在NLP中,词干提取和词形还原都可以用于文本分析和比较。通过将单词转化为它们的原始形式,可以更好地识别和理解文本中的词汇关系、语义相似性和概念映射等。这在信息检索、文本分类、情感分析、机器翻译等NLP任务中都非常重要。
4.4.1 词干提取PorterStemmer
In [27]:
stemmer = nltk.stem.PorterStemmer()
stemmer
Out[27]:
<PorterStemmer>
In [28]:
print("The stemmed form of running is: {}".format(stemmer.stem("running")))
print("The stemmed form of runs is: {}".format(stemmer.stem("runs")))
print("The stemmed form of run is: {}".format(stemmer.stem("run")))
The stemmed form of running is: run
The stemmed form of runs is: run
The stemmed form of run is: run
使用nltk有时候也可能出现差错:
In [29]:
print("The stemmed form of leaves is: {}".format(stemmer.stem("leaves")))
The stemmed form of leaves is: leav
4.4.2 词性还原WordNetLemmatizer
In [30]:
from nltk.stem import WordNetLemmatizer # 词性还原
lemm = WordNetLemmatizer() # 实例化
通过词性还原的方法能够很好地找到leaves的原型:
In [31]:
print(f"The lemmatized form of leaves is : {lemm.lemmatize('leaves')}")
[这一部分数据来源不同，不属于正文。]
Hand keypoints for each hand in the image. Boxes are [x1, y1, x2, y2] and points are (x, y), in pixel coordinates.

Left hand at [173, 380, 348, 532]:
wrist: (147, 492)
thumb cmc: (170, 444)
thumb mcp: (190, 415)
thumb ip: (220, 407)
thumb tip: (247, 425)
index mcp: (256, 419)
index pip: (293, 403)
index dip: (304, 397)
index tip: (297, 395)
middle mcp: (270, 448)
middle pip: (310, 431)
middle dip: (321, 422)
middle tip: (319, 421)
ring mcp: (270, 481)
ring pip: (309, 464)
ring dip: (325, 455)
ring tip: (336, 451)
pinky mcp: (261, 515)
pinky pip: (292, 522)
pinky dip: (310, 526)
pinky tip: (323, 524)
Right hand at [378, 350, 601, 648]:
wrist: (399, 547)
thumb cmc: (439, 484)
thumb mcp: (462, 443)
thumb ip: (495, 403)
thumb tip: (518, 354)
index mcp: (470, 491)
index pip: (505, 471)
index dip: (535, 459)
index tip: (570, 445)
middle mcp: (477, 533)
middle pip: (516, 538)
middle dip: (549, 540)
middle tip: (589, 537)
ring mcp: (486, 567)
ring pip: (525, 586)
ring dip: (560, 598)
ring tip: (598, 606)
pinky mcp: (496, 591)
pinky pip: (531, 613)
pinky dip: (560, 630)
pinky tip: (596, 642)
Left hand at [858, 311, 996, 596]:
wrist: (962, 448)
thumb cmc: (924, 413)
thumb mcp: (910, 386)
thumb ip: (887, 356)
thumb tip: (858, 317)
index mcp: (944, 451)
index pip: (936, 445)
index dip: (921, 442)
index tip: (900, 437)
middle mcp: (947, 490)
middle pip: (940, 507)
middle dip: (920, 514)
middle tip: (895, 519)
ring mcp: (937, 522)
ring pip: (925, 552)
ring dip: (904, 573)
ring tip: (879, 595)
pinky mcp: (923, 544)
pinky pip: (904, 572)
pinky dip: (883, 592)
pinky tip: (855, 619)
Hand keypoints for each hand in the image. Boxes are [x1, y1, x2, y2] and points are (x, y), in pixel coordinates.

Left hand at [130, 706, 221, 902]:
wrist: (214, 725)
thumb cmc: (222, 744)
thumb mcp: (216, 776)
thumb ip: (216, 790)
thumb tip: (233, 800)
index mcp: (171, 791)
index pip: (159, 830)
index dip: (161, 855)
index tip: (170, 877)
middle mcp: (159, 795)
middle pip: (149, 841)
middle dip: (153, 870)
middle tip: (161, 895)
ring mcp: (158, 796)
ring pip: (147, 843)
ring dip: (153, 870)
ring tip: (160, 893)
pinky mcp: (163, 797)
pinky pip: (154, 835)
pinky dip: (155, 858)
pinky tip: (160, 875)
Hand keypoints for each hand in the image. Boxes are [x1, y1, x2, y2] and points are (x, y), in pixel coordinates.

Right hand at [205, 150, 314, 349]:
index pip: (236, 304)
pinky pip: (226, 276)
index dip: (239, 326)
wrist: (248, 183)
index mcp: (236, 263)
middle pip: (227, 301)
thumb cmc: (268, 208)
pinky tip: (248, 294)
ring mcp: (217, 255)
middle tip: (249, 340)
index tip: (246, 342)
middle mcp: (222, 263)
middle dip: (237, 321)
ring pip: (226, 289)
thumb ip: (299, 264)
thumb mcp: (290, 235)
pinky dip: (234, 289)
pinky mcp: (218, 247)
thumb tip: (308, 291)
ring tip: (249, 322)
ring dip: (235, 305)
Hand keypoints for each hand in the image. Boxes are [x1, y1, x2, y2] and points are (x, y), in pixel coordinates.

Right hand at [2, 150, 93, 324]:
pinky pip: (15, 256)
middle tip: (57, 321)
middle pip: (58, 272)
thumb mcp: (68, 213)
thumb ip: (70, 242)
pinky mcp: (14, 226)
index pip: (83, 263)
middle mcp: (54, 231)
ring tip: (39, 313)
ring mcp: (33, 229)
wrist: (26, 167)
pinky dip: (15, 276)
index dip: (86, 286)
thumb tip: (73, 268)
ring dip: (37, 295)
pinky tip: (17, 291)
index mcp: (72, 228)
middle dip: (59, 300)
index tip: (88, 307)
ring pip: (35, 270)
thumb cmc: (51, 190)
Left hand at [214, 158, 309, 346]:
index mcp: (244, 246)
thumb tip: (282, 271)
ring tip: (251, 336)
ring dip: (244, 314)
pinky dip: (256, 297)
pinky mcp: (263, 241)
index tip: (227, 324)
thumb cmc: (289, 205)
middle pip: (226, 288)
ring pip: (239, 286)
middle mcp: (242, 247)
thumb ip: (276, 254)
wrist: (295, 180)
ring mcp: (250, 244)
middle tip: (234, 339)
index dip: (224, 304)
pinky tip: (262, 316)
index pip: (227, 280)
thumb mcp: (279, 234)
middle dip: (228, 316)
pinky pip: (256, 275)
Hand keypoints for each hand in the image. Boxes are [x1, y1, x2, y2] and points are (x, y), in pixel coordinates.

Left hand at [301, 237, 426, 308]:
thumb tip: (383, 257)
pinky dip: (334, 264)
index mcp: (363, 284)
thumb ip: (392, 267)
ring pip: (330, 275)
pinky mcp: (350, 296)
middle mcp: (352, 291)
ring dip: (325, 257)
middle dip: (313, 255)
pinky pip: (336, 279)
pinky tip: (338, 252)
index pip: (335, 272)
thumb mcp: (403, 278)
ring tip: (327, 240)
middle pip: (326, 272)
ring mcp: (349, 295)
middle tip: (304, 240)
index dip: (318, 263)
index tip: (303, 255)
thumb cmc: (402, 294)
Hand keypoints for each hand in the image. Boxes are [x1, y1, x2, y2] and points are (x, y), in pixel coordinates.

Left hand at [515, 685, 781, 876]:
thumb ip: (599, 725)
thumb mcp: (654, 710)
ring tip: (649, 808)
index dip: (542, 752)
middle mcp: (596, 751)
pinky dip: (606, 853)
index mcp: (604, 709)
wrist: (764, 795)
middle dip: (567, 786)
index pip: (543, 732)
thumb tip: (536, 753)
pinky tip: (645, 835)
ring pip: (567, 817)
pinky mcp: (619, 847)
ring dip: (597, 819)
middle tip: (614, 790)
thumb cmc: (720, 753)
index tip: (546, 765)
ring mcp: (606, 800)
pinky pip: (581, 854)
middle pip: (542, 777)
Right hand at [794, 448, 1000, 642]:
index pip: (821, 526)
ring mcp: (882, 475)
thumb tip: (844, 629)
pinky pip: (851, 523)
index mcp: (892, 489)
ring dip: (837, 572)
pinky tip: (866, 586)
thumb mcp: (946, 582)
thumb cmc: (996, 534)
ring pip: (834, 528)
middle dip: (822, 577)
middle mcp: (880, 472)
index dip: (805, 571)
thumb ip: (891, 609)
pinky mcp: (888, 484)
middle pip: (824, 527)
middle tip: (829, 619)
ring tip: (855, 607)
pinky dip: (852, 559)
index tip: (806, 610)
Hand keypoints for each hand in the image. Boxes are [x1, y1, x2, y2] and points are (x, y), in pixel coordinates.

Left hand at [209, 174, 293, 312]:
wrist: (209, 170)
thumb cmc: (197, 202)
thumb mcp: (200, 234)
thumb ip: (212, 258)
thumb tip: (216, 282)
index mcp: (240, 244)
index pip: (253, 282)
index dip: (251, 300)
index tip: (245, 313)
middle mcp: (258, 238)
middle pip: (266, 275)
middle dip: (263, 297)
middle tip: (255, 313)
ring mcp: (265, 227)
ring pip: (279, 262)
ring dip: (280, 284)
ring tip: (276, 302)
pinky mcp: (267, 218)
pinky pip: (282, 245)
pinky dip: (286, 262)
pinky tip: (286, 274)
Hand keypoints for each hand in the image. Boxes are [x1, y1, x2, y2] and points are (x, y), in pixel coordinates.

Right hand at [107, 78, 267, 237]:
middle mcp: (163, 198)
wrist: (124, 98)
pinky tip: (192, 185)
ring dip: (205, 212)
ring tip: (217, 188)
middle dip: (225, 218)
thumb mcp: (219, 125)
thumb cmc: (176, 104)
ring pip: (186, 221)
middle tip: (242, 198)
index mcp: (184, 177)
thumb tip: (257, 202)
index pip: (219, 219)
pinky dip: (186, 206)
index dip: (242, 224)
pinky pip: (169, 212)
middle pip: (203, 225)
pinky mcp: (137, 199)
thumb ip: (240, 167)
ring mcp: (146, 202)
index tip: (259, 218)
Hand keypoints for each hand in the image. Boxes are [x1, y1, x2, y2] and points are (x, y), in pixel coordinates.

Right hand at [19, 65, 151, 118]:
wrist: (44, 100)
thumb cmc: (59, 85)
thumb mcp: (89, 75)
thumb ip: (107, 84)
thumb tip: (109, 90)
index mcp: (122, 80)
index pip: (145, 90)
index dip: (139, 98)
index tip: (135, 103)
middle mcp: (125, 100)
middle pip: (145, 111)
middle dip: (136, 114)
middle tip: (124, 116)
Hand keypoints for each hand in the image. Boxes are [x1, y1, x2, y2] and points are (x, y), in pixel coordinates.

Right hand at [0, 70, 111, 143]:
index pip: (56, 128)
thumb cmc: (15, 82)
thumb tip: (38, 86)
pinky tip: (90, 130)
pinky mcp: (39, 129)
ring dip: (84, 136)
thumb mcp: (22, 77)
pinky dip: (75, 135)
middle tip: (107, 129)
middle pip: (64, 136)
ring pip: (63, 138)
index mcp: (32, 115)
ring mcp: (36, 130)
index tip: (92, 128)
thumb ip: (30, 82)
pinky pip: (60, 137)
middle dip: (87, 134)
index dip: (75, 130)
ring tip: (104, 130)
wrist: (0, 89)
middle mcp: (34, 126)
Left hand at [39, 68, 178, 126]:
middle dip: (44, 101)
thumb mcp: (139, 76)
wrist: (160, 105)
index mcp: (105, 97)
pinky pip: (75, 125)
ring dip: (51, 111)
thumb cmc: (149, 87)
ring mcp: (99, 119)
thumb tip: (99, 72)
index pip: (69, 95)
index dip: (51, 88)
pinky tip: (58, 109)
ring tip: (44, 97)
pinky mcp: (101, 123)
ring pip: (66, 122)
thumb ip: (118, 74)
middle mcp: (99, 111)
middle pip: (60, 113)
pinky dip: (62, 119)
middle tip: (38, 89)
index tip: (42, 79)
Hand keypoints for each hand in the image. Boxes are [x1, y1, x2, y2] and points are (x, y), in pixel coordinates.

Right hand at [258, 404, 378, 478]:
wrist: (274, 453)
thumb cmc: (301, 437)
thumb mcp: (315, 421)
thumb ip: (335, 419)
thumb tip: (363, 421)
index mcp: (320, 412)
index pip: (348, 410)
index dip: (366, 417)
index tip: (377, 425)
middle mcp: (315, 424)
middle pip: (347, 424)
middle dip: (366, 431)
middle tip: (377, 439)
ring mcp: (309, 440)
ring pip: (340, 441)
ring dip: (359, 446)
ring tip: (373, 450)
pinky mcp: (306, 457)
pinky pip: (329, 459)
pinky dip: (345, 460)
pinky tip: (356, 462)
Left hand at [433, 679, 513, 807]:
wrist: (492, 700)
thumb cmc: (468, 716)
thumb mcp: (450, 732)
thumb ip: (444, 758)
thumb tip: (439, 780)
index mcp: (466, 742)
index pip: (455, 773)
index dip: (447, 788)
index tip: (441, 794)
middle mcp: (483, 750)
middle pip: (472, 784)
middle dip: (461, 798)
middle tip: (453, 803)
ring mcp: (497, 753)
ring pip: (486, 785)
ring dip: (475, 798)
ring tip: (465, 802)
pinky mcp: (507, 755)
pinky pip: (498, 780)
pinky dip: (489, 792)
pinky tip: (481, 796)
The lemmatized form of leaves is : leaf
4.5 向量化文本Vectorizing Raw Text
In [32]:
# 生成词袋向量
sentence = ["I love to eat Burgers", "I love to eat Fries"]
vectorizer = CountVectorizer(min_df=0) # 基于词频统计向量化
sentence_transform = vectorizer.fit_transform(sentence)
sentence_transform
Out[32]:
<2x5 sparse matrix of type '<class 'numpy.int64'>'
with 8 stored elements in Compressed Sparse Row format>
In [33]:
vectorizer.get_feature_names_out() # 输出有用特征
Out[33]:
array(['burgers', 'eat', 'fries', 'love', 'to'], dtype=object)
In [34]:
sentence_transform.toarray()
Out[34]:
array([[1, 1, 0, 1, 1],
[0, 1, 1, 1, 1]], dtype=int64)
5 主题建模
5.1 两种主题建模方法
常见的两种主题建模方法:
- LDA:潜在狄利克雷分布,Latent Dirichlet Allocation
- NNMF:非负矩阵分解,Non-negative Matrix Factorization
In [35]:
def print_top_words(model, feature_names, n_top_words):
for index, topic in enumerate(model.components_):
message = "\nTopic #{}:".format(index)
message += " ".join([feature_names[i] for i in topic.argsort()[:-n_top_words - 1:-1]])
print(message)
print("*" * 50)
5.2 重写LemmaCountVectorizer类
In [36]:
lemm = WordNetLemmatizer()
class LemmaCountVectorizer(CountVectorizer):
def build_analyzer(self):
analyzer = super(LemmaCountVectorizer, self).build_analyzer()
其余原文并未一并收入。